**Text shown**
════

The people pushing for an illegal Federal usurption of private medical industy are so ignorant of American history that I am beginning to wonder if we
need Consitution tests and requierement that one is not on welfare in order for one be allowed to vote.
From
www.learntheconstitution.com...
Samuel Adams said the ideas of a welfare state were made unconstitutional by the Founders:
“The utopian schemes of leveling (redistribution of the wealth) and a community of goods (central ownership of all the means of production
and distribution) are as visionary and impracticable as those which vest all property in the Crown. (These ideas) are arbitrary, despotic, and, in our
government, unconstitutional.”
The Founders had a deep concern for the poor and needy. Disciples of the collectivist Left in the Founders’ day as well as our own have insisted
that compassion for the poor requires that the federal government become involved in taking from the “haves” and giving to the “have nots.”
Benjamin Franklin had been one of the “have nots,” and after living several years in England where he saw government welfare programs in
operation, he had considerable to say about these public charities and their counterproductive compassion.
Franklin wrote a whole essay on the subject and told one of his friends: “I have long been of your opinion, that your legal provision for the poor
(in England ) is a very great evil, operating as it does to the encouragement of idleness. We have followed your example, and begin now to see our
error, and, I hope, shall reform it.”
A survey of Franklin ’s views on counterproductive compassion might be summarized as follows:
1. Compassion which gives a drunk the means to increase his drunkenness is counterproductive.
2. Compassion which breeds debilitating dependency and weakness is counterproductive.
3. Compassion which blunts the desire or necessity to work for a living is counterproductive.
4. Compassion which smothers the instinct to strive and excel is counterproductive.
Nevertheless, the Founders recognized that it is a mandate of God to help the poor and underprivileged. It is interesting how they said this should be
done.
Franklin wrote: “To relieve the misfortunes of our fellow creatures is concurring with the Deity; it is godlike; but, if we provide encouragement
for laziness, and supports for folly, may we not be found fighting against the order of God and Nature, which perhaps has appointed want and misery as
the proper punishments for, and cautions against, as well as necessary consequences of, idleness and extravagance? When ever we attempt to amend the
scheme of Providence , and to interfere with the government of the world, we had need be very circumspect, lest we do more harm than good.”
Nearly all of the Founders seem to have acquired deep convictions that assisting those in need had to be done through means which might be called
“calculated” compassion.

════

**Data extracts**

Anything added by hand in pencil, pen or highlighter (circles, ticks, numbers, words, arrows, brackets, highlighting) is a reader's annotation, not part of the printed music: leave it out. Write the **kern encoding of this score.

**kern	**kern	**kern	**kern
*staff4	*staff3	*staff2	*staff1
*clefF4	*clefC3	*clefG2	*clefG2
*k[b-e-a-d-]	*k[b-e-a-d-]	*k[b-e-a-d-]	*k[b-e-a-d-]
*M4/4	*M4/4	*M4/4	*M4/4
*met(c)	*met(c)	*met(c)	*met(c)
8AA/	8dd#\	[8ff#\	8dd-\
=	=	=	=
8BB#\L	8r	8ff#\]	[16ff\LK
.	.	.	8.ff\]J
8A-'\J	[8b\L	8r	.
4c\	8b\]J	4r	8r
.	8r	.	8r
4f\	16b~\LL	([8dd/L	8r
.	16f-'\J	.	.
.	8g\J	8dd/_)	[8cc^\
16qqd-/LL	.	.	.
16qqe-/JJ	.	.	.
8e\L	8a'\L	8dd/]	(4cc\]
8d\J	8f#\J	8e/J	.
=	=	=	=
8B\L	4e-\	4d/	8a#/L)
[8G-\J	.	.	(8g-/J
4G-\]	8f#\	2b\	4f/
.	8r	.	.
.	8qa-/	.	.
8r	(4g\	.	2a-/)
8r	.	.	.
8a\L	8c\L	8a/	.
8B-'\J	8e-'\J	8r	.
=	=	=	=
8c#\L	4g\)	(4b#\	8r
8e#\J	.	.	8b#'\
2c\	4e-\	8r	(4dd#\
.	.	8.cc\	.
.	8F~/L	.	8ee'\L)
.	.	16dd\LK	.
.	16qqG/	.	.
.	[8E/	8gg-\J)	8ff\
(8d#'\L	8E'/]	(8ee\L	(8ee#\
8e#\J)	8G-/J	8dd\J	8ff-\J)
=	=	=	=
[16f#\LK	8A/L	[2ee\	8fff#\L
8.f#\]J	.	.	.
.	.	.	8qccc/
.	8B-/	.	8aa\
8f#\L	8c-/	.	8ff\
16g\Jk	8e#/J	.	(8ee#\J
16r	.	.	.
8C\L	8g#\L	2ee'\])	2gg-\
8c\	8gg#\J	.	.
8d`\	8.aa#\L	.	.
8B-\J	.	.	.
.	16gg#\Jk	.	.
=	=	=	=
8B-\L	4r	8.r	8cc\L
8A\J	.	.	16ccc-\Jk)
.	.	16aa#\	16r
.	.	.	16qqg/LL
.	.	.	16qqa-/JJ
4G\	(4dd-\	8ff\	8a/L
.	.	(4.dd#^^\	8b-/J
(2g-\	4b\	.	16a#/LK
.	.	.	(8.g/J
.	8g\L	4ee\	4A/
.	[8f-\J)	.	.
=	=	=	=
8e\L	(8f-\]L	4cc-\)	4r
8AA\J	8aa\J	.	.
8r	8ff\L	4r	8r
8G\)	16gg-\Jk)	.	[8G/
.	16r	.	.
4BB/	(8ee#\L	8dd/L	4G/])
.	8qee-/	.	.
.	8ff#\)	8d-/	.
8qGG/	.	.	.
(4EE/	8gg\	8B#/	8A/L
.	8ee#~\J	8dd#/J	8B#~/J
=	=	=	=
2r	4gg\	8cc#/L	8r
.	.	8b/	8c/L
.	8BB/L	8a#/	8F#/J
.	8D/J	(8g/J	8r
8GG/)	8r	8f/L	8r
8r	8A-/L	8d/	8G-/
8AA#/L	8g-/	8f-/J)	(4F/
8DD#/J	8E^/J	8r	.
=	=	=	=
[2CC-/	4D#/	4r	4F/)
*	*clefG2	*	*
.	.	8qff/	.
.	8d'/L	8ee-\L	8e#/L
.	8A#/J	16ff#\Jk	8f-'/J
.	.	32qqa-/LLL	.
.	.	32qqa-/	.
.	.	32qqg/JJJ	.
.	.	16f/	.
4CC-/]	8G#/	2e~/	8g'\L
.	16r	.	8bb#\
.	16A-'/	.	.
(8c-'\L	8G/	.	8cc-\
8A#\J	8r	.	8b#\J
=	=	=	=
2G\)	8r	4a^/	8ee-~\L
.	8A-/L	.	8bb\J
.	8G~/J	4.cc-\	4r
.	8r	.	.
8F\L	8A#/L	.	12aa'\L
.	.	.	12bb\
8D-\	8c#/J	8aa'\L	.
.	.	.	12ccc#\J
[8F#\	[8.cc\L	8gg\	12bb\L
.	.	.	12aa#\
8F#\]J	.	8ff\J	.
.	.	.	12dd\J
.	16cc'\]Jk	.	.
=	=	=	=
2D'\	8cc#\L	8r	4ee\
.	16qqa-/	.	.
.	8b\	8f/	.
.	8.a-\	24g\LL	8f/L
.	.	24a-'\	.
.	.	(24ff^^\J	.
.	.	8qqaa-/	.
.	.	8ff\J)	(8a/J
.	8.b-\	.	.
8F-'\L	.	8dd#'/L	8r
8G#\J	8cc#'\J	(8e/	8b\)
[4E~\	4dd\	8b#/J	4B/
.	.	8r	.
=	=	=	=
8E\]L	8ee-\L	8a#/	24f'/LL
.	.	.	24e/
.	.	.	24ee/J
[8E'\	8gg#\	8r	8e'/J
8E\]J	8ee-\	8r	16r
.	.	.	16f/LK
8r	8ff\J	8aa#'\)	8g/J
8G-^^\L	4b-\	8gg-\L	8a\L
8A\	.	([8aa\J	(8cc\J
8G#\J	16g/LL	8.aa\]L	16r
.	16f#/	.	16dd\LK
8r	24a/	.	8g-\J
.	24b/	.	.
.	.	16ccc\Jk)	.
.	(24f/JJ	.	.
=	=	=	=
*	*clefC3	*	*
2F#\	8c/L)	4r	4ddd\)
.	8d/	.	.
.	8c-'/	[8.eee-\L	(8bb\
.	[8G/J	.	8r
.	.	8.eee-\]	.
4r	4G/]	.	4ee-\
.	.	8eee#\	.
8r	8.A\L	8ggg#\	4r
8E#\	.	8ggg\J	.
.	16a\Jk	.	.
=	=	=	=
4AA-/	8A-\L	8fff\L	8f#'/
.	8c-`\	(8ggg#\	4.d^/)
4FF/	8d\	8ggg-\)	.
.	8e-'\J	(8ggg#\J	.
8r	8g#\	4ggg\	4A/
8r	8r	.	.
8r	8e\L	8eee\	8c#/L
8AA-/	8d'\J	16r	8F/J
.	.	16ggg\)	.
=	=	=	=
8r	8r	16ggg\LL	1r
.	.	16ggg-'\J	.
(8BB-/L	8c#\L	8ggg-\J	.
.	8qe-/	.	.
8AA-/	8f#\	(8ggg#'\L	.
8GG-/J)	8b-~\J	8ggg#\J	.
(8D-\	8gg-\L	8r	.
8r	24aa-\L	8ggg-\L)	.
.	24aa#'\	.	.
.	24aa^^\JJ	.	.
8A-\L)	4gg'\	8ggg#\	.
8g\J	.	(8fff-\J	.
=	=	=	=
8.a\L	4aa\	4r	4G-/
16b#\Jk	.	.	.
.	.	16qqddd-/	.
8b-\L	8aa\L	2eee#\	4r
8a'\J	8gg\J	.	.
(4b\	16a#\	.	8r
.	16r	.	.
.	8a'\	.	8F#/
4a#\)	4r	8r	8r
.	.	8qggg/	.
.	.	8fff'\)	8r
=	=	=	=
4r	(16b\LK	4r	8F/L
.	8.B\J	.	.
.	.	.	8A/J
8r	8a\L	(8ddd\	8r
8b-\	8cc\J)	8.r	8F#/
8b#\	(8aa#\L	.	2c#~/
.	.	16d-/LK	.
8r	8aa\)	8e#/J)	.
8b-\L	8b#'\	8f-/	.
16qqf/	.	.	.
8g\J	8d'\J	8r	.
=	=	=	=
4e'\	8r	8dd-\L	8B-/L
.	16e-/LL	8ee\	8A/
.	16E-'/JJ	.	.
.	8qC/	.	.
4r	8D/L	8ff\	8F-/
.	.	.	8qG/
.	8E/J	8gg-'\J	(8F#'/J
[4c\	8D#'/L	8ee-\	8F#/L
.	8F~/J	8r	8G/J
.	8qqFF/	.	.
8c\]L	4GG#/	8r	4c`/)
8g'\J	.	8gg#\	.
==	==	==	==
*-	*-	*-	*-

════

**Things to do**
**a.** Answer these questions from the text on the Founders and welfare:
(i) In the quote from Samuel Adams, what one word describes these schemes "in our government"?
(ii) Where did Benjamin Franklin live for several years and see government welfare programs in operation?
(iii) What kind of compassion did nearly all of the Founders think should be used to help those in need?
**b.** Set down the text on the Founders and welfare exactly, between "The people pushing" and "allowed to vote.", inclusive.

**Solutions to the tasks**
**a.**
(i) Unconstitutional.
(ii) England.
(iii) "Calculated" compassion.

**b.**
The people pushing for an illegal Federal usurption of private medical industy are so ignorant of American history that I am beginning to wonder if we
need Consitution tests and requierement that one is not on welfare in order for one be allowed to vote.